Blog of Adam Daifallah -- author, journalist, law student. Lover of politics, writing, golf, curling, fitness, fashion, bacon and maple products -- not necessarily (but probably) in that order. Partisan of the Anglosphere. Contact me via email at adam@daifallah.com. This summer I am joined by Keir Wilmut and Omar Soliman.

Wednesday, June 11, 2008

In case you missed it

Must read George Jonas:

The prosecutors who set out to railroad Conrad and his co-defendants didn’t lack zeal and energy. What they lacked was evidence. From their initial allegation that my friend and his colleagues stole some US$80-million from the stockholders of Hollinger International — itself a vast reduction from a pre-trial smear campaign about the theft of hundreds of millions — District Attorney Patrick Fitzgerald’s chastened team withdrew another US$20-million as the trial progressed. What the jurors took with them into the jury room at the end involved the alleged misappropriation of some US$60-million.

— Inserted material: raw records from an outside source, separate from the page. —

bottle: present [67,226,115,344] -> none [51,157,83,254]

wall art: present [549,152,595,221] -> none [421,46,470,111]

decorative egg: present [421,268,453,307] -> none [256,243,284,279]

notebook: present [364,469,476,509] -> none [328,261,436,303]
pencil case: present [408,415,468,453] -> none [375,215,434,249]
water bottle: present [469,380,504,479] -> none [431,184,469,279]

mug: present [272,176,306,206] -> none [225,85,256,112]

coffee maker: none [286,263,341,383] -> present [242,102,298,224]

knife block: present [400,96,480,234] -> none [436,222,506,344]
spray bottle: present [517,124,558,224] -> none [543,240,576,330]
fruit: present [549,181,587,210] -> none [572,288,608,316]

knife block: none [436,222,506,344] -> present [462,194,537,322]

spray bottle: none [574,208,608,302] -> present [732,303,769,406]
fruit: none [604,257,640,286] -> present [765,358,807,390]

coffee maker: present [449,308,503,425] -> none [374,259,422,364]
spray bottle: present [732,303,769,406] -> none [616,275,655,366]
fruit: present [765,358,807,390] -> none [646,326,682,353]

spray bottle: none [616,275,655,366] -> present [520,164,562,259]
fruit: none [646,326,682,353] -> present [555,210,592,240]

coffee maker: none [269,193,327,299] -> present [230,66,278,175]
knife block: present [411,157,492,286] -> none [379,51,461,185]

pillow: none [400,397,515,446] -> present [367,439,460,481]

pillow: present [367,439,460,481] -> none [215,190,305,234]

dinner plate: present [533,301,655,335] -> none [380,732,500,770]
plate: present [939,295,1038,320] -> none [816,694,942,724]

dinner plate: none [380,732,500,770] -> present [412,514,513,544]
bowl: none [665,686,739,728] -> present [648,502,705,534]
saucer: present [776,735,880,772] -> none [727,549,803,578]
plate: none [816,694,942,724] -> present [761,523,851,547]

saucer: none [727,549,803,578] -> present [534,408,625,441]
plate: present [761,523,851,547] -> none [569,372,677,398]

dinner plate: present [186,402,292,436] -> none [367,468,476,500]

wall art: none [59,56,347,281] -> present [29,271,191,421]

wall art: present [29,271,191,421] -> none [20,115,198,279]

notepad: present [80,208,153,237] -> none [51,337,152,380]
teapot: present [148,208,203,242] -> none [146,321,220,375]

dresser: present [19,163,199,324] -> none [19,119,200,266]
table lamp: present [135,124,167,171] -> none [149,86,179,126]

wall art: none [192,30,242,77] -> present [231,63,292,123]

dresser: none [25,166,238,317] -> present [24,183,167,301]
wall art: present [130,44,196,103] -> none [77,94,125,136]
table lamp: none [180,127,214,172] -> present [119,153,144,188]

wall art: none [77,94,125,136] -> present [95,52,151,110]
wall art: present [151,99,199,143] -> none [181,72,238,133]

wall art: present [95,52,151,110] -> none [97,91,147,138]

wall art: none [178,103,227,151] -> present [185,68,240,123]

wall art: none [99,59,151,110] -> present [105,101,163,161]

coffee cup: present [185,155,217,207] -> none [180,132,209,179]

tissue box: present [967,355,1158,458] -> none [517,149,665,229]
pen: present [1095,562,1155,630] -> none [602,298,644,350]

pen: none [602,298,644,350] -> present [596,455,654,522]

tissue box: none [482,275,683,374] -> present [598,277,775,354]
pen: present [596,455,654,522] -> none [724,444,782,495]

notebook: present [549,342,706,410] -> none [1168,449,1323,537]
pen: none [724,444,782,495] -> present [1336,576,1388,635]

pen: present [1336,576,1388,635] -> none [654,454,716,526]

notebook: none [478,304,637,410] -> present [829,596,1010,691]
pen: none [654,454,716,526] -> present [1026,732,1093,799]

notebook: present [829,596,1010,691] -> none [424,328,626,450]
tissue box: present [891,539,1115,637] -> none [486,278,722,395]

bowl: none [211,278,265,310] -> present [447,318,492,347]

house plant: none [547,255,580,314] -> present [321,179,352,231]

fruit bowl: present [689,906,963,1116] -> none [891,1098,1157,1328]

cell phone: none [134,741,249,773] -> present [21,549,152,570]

What they came out with, after many days of deliberation, was US$6.1-million — in monetary terms, about 10% of the prosecution’s case. They acquitted on 90%. Of course, a 10% victory for the prosecution is still a 100% defeat for the defense. All defendants were sentenced to varying terms (and types) of incarceration, which led to last week’s appeal.

It was no great surprise that the jurors had thrown out nine of 13 charges against Conrad. Lead prosecutor Eric Sussman (now in private practice) had a vivid imagination but no hand. He couldn’t sell the jurors on Conrad having spent some US$60-million of the stockholders’ money through racketeering schemes, phony non-compete agreements, birthday parties, or holidays in the South Seas for a simple reason: The evidence went the other way. The surprise was that Sussman and his team somehow managed to juggle the cards in their non-existent hand into making twelve citizens believe that there was 1) evidence on which they could find that Conrad obstructed justice, and 2) evidence that Conrad and his co-accused dipped their hands in the till to the tune of US$5.5-million in one transaction and about US$600,000 in another.

But there was no such evidence. If anything, there was evidence to the contrary.

Jonas has been one of the lone voices of sanity in the national press throughout this saga.